WHAT YOU NEED TO DO> Leave out the images and return all the data word for word.

PROVIDED MATERIAL>

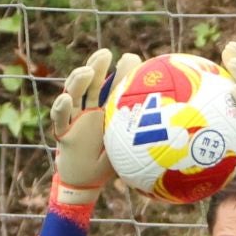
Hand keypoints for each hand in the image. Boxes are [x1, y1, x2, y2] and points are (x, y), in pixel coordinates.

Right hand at [49, 47, 138, 208]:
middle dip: (96, 65)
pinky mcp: (62, 131)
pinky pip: (59, 118)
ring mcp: (74, 118)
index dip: (118, 70)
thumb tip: (176, 126)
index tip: (129, 57)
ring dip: (78, 80)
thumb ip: (142, 134)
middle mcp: (89, 109)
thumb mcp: (128, 146)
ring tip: (88, 72)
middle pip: (90, 82)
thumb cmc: (109, 163)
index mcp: (105, 109)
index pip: (111, 83)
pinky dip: (60, 107)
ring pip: (73, 93)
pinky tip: (65, 99)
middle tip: (106, 54)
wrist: (85, 182)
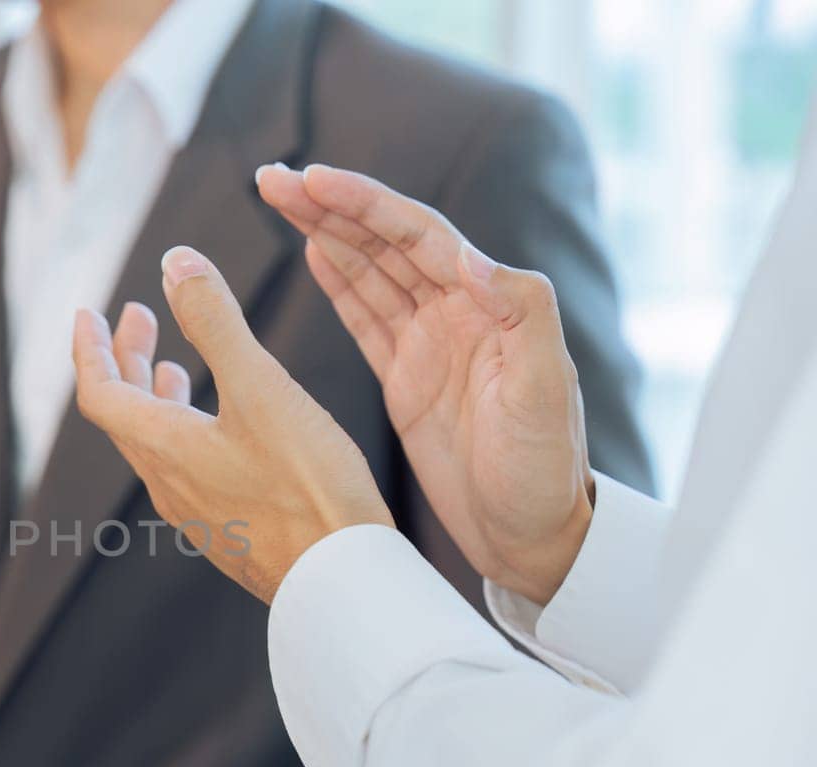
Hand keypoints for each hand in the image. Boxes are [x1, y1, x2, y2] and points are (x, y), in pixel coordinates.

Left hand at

ANSWER>
Hand keypoints for each hand in the image. Boxes are [x1, y1, x2, y2] and points are (x, y), in pixel coordinates.

Right hand at [49, 47, 138, 208]:
middle dip: (96, 65)
pinky mcp: (62, 131)
pinky pip: (59, 118)
ring mcp: (74, 118)
index dip: (118, 70)
thumb tip: (176, 126)
index tip: (129, 57)
ring dip: (78, 80)
thumb ip: (142, 134)
middle mcp: (89, 109)
thumb mcp: (128, 146)
ring tip: (88, 72)
middle pip: (90, 82)
thumb cmc: (109, 163)
index mcp: (105, 109)
index pip: (111, 83)
pinky dip: (60, 107)
ring pip: (73, 93)
pinky tip: (65, 99)
middle tip: (106, 54)
wrist: (85, 182)
Hand keypoints for each hand in the image. Boxes are [x1, y1, x2, y2] and points are (x, y), in pixel coordinates.

Left hand at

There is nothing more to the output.